Description of the task: Repeat the data in full. Drop every picture.

Information provided:
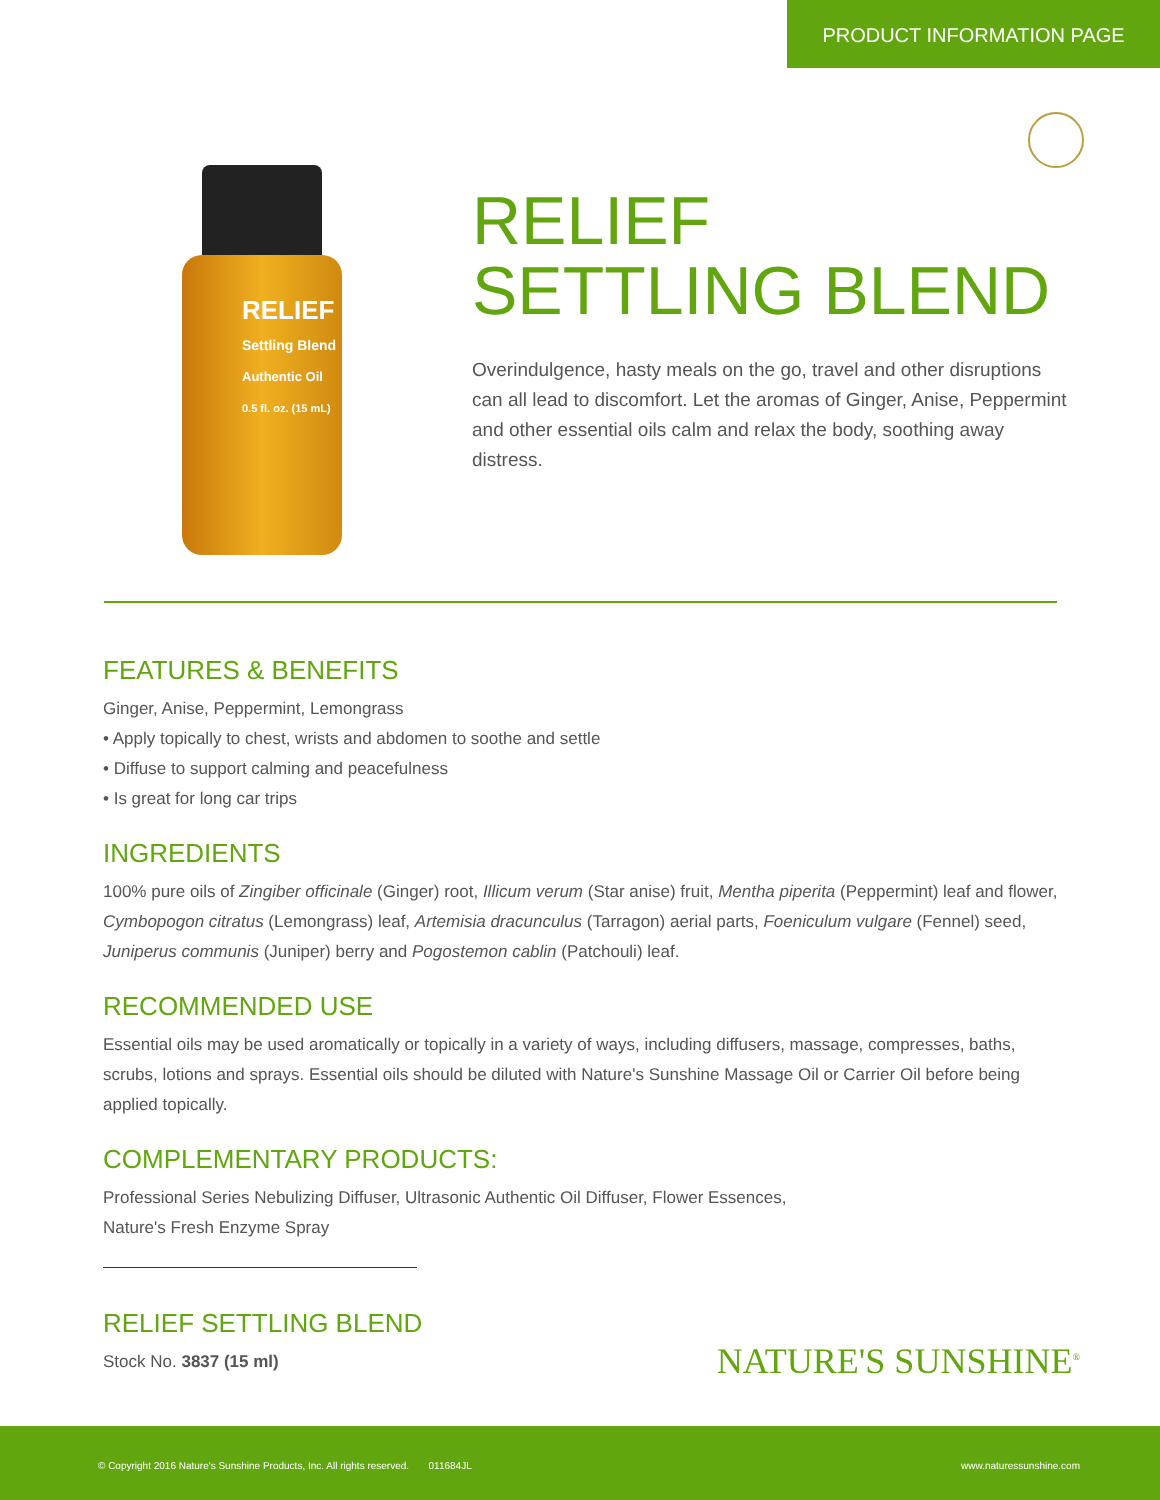PRODUCT INFORMATION PAGE
RELIEF
Settling Blend
Authentic Oil
0.5 fl. oz. (15 mL)
RELIEF
SETTLING BLEND
Overindulgence, hasty meals on the go, travel and other disruptions can all lead to discomfort. Let the aromas of Ginger, Anise, Peppermint and other essential oils calm and relax the body, soothing away distress.
FEATURES & BENEFITS
Ginger, Anise, Peppermint, Lemongrass
• Apply topically to chest, wrists and abdomen to soothe and settle
• Diffuse to support calming and peacefulness
• Is great for long car trips
INGREDIENTS
100% pure oils of Zingiber officinale (Ginger) root, Illicum verum (Star anise) fruit, Mentha piperita (Peppermint) leaf and flower, Cymbopogon citratus (Lemongrass) leaf, Artemisia dracunculus (Tarragon) aerial parts, Foeniculum vulgare (Fennel) seed, Juniperus communis (Juniper) berry and Pogostemon cablin (Patchouli) leaf.
RECOMMENDED USE
Essential oils may be used aromatically or topically in a variety of ways, including diffusers, massage, compresses, baths, scrubs, lotions and sprays. Essential oils should be diluted with Nature's Sunshine Massage Oil or Carrier Oil before being applied topically.
COMPLEMENTARY PRODUCTS:
Professional Series Nebulizing Diffuser, Ultrasonic Authentic Oil Diffuser, Flower Essences,
Nature's Fresh Enzyme Spray
RELIEF SETTLING BLEND
Stock No. 3837 (15 ml)
NATURE'S SUNSHINE<sup>®</sup>
© Copyright 2016 Nature's Sunshine Products, Inc. All rights reserved. 011684JL www.naturessunshine.com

Reply:
PRODUCT INFORMATION PAGE
RELIEF
Settling Blend
Authentic Oil
0.5 fl. oz. (15 mL)
RELIEF
SETTLING BLEND
Overindulgence, hasty meals on the go, travel and other disruptions can all lead to discomfort. Let the aromas of Ginger, Anise, Peppermint and other essential oils calm and relax the body, soothing away distress.
FEATURES & BENEFITS
Ginger, Anise, Peppermint, Lemongrass
• Apply topically to chest, wrists and abdomen to soothe and settle
• Diffuse to support calming and peacefulness
• Is great for long car trips
INGREDIENTS
100% pure oils of Zingiber officinale (Ginger) root, Illicum verum (Star anise) fruit, Mentha piperita (Peppermint) leaf and flower, Cymbopogon citratus (Lemongrass) leaf, Artemisia dracunculus (Tarragon) aerial parts, Foeniculum vulgare (Fennel) seed, Juniperus communis (Juniper) berry and Pogostemon cablin (Patchouli) leaf.
RECOMMENDED USE
Essential oils may be used aromatically or topically in a variety of ways, including diffusers, massage, compresses, baths, scrubs, lotions and sprays. Essential oils should be diluted with Nature's Sunshine Massage Oil or Carrier Oil before being applied topically.
COMPLEMENTARY PRODUCTS:
Professional Series Nebulizing Diffuser, Ultrasonic Authentic Oil Diffuser, Flower Essences,
Nature's Fresh Enzyme Spray
RELIEF SETTLING BLEND
Stock No. 3837 (15 ml)
NATURE'S SUNSHINE<sup>®</sup>
© Copyright 2016 Nature's Sunshine Products, Inc. All rights reserved. 011684JL www.naturessunshine.com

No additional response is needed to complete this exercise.